Big deficit, bigger debt
NDP to borrow billions hoping spending spree revives economy
Alberta will try to spend its way out of an economic downturn with a provincial budget that projects a $6.1-billion deficit, hikes sin taxes and calls for billions in new debt.
Plunging oil prices and declining corporate income tax revenues will take a $7.3-billion bite out of the provincial treasury.
But rather than scale back spending, the province’s $49.9-billion 2015-16 budget projects even more debt and the largest deficit the province has seen since 1987.
“It outlines an ambitious infrastructure plan that will fix roads, build schools and expand hospitals in communities right across this province, putting Albertans back to work and supporting economic growth,” Finance Minister Joe Ceci said Tuesday during an embargoed news conference before he delivered his budget speech in the legislature.
Alberta’s revenue crunch will be partly filled by new taxes already introduced by Premier Rachel Notley’s New Democrat government and the cigarette and alcohol tax hikes revealed in Tuesday’s budget.
And — for the first time in more than two decades — Alberta is set to borrow nearly $4 billion between 2016 and 2018 to pay for operational expenses such as government programs and services.
The last time the province borrowed for operations was in 199394.
“We believe Albertans want their services, their hospitals, their schools, their human services protected. To do that … it’s going to take some borrowing at the back half of this plan,” Ceci said. “We are going to be as rigorous with the operational spending as we can possibly be to bend the curve.”
Some new revenue measures will kick in immediately: As of 12:01 a.m. Wednesday, cigarette-carton taxes will jump by $5 to $50, while the liquor markup will see a fiveper-cent hike — tacking on an extra two cents per bottle of beer and about 18 cents per 750 mL bottle of wine or spirits.

──────────

--- TASK DESCRIPTION ---
How large a deficit does the budget article say Alberta's provincial budget projects? The records are separate material, unrelated to the budget article.

──────────

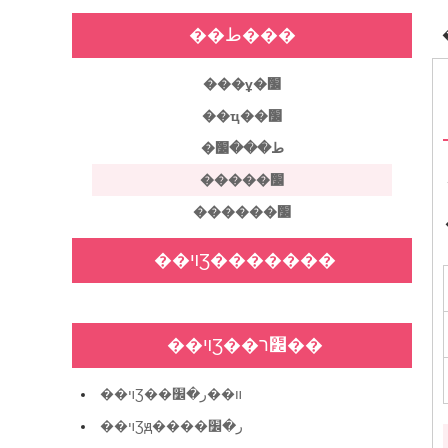
�����г��ල�����ܾ� ���ұ�׼������ίԱ�������׼����������ˮ����423���Ƽ��Թ��ұ�׼��2����ұ�׼�޸ĵ��Ĺ
��ط���
��棨2023���20�ţ�
���ұ�׼
�������ȡ��2023��Ȼ�ױƷ��׼
��ҵ��׼
�л����񹲺͹���ҵ����Ϣ�������棨2023���38�ţ�| ��ҵ����Ϣ
�ط���׼
��ҵ��׼
�����׼
������׼
�����г��ල�����ܾ� ���ұ�׼������ίԱ�������׼����������ˮ����423���Ƽ��Թ��ұ�׼��2����ұ�׼�޸ĵ��Ĺ
��棨2023���20�ţ�
��ױƷ�������
�������ȡ��2023��Ȼ�ױƷ��׼
��ױƷ��׼ר��
��ױƷ��װ��ر�׼
��ױƷԭ����ر�׼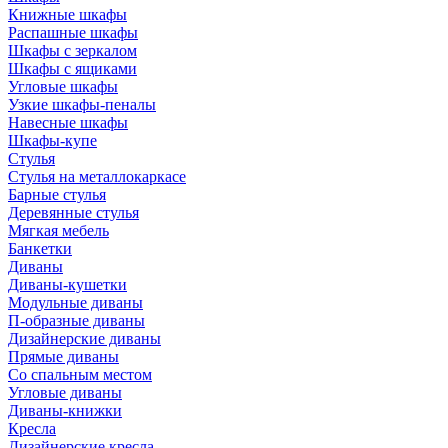
Книжные шкафы
Распашные шкафы
Шкафы с зеркалом
Шкафы с ящиками
Угловые шкафы
Узкие шкафы-пеналы
Навесные шкафы
Шкафы-купе
Стулья
Стулья на металлокаркасе
Барные стулья
Деревянные стулья
Мягкая мебель
Банкетки
Диваны
Диваны-кушетки
Модульные диваны
П-образные диваны
Дизайнерские диваны
Прямые диваны
Со спальным местом
Угловые диваны
Диваны-книжки
Кресла
Дизайнерские кресла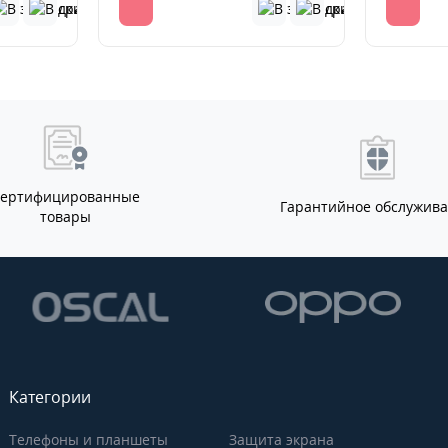
Сертифицированные
Гарантийное обслужив
товары
Категории
Телефоны и планшеты
Защита экрана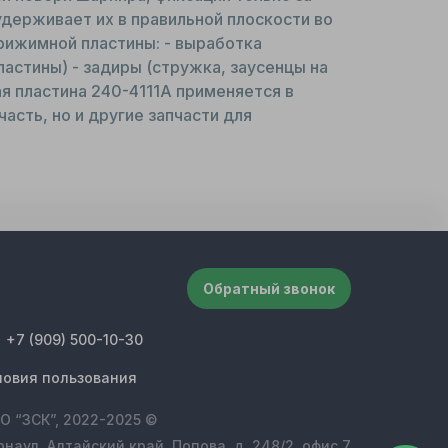
держивает их в правильной плоскости во
рижимной пластины: - выработка
стины) - задиры (стружка, заусенцы на
я пластина 240-4111A применяется в
асть, но и другие запчасти для
Обратный звонок
+7 (909) 500-10-30
ловия пользования
О “ЗСК”, 2022-2025 ©
рнаул, Алтайский край, Попова, д. 248/2, офис 7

──────────

--- EXERCISE ANSWER ---
$6.1 billion.